> _Data segment_

"""

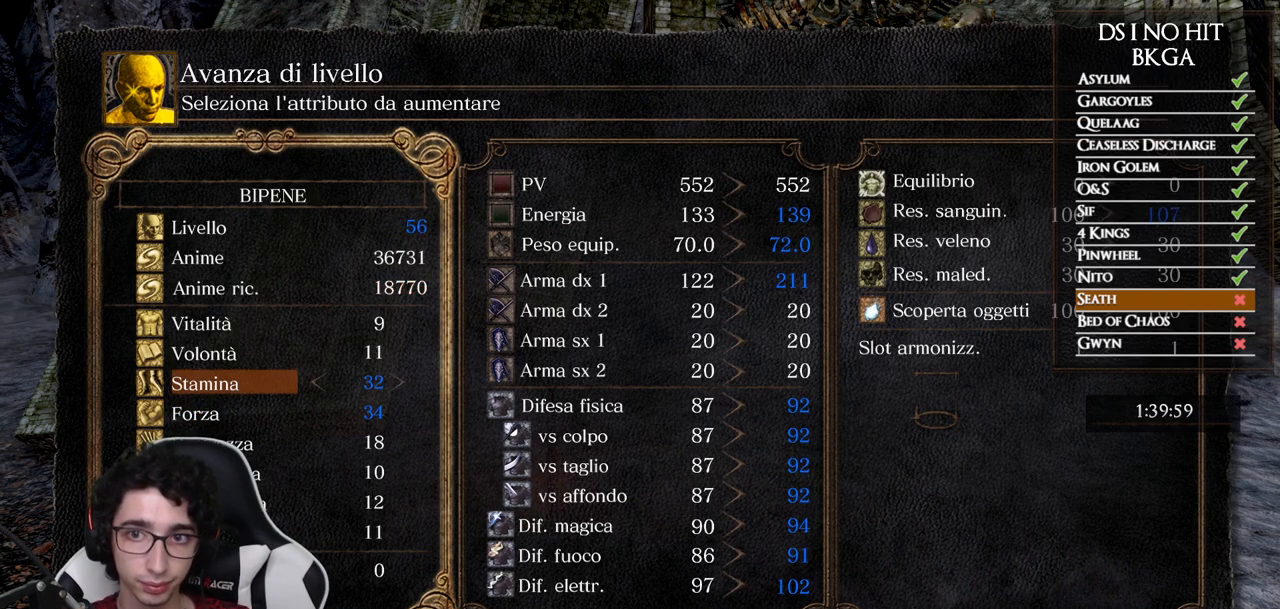
{"buttons": [], "left_stick": "center", "right_stick": "center", "events": [[67, "DPAD_LEFT", "down"], [150, "DPAD_LEFT", "up"], [233, "DPAD_LEFT", "down"], [333, "DPAD_LEFT", "up"]]}
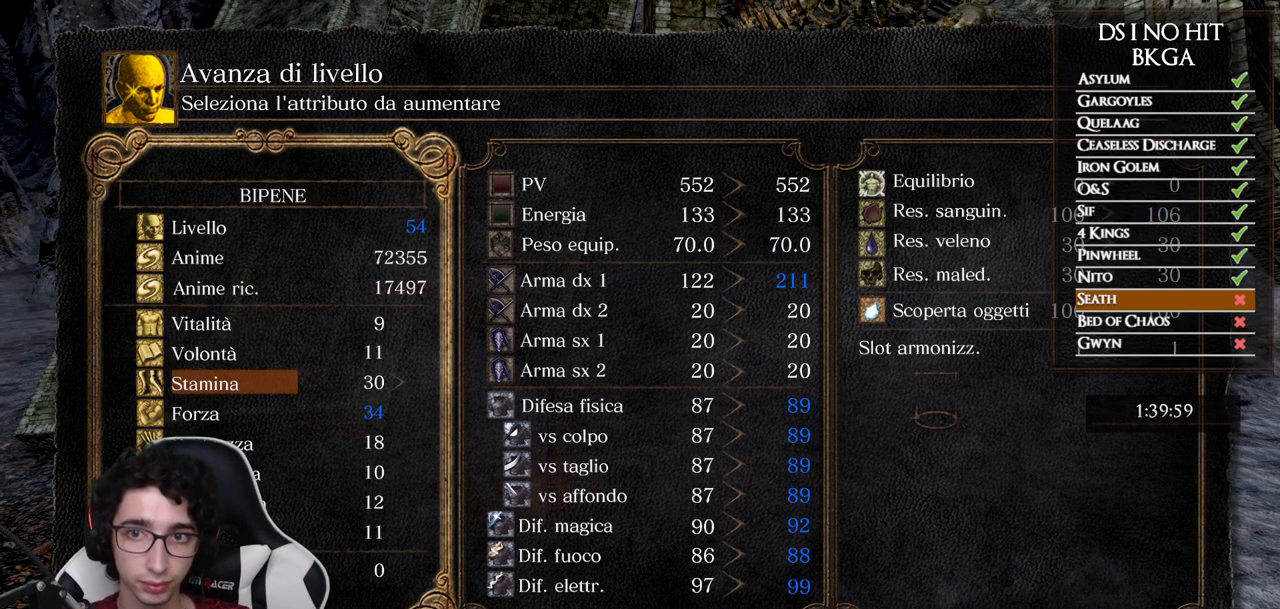
{"buttons": ["DPAD_RIGHT"], "left_stick": "center", "right_stick": "center", "events": [[67, "DPAD_RIGHT", "down"], [117, "DPAD_RIGHT", "up"], [200, "DPAD_RIGHT", "down"], [250, "DPAD_RIGHT", "up"], [350, "DPAD_RIGHT", "down"], [417, "DPAD_RIGHT", "up"], [483, "DPAD_RIGHT", "down"]]}
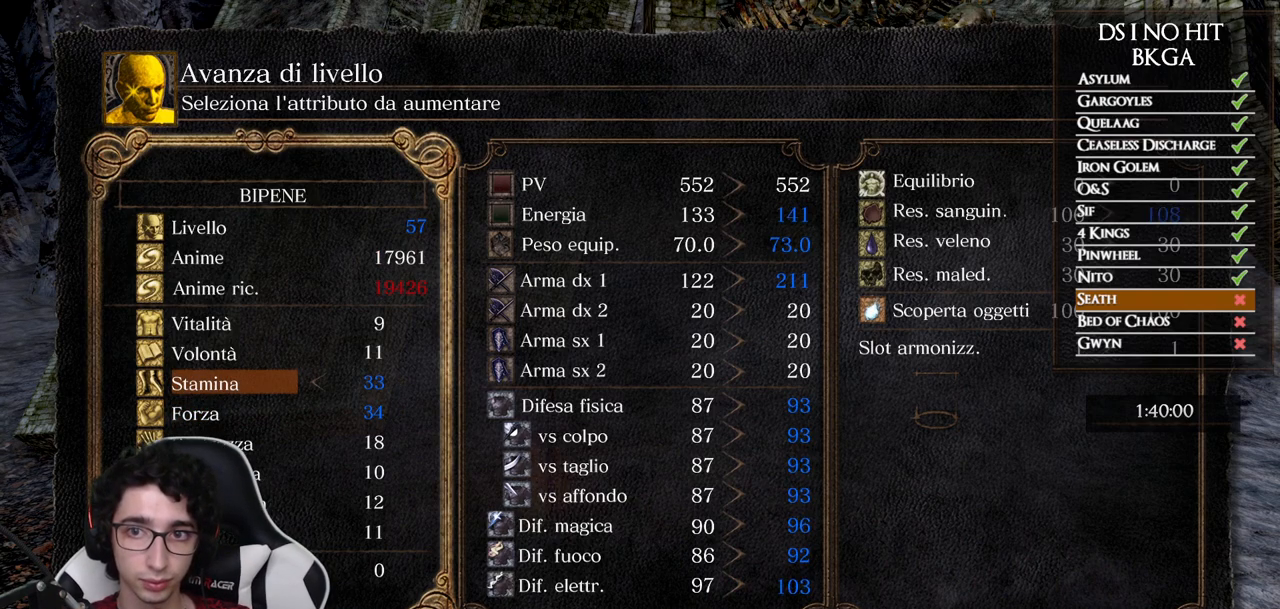
{"buttons": [], "left_stick": "center", "right_stick": "center", "events": [[50, "DPAD_RIGHT", "up"]]}
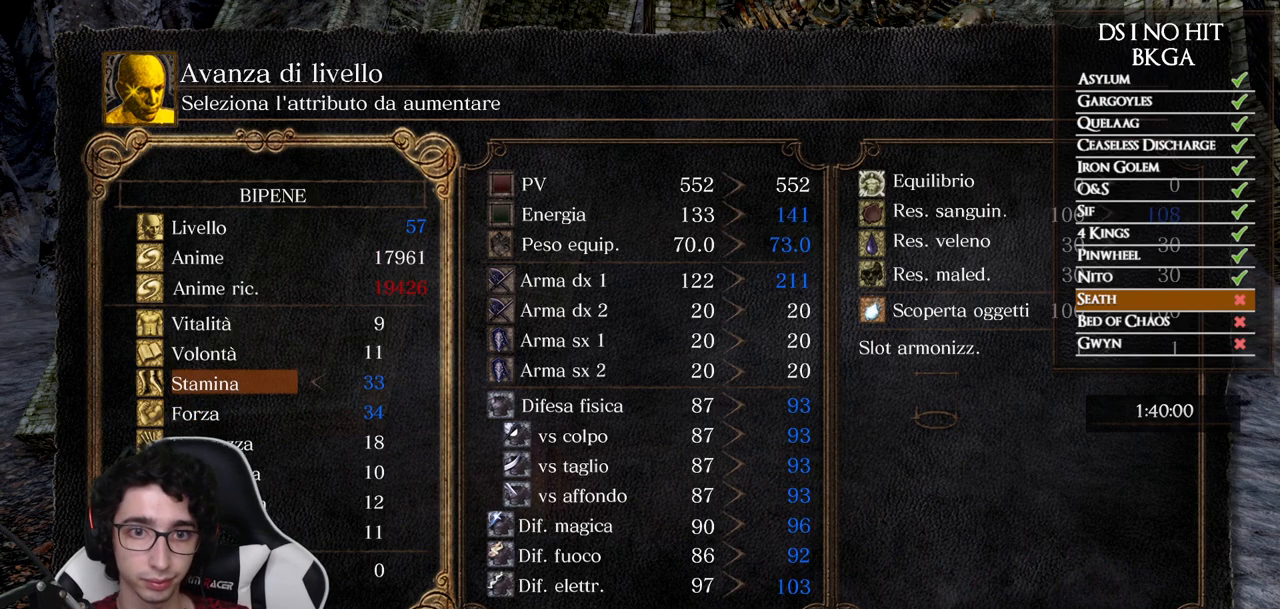
{"buttons": [], "left_stick": "center", "right_stick": "center", "events": []}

"""

> _Exercise aim_
Write out the material exactly as it stands, omitting every picture.

> _Written answer_
{"buttons": [], "left_stick": "center", "right_stick": "center", "events": [[67, "DPAD_LEFT", "down"], [150, "DPAD_LEFT", "up"], [233, "DPAD_LEFT", "down"], [333, "DPAD_LEFT", "up"]]}
{"buttons": ["DPAD_RIGHT"], "left_stick": "center", "right_stick": "center", "events": [[67, "DPAD_RIGHT", "down"], [117, "DPAD_RIGHT", "up"], [200, "DPAD_RIGHT", "down"], [250, "DPAD_RIGHT", "up"], [350, "DPAD_RIGHT", "down"], [417, "DPAD_RIGHT", "up"], [483, "DPAD_RIGHT", "down"]]}
{"buttons": [], "left_stick": "center", "right_stick": "center", "events": [[50, "DPAD_RIGHT", "up"]]}
{"buttons": [], "left_stick": "center", "right_stick": "center", "events": []}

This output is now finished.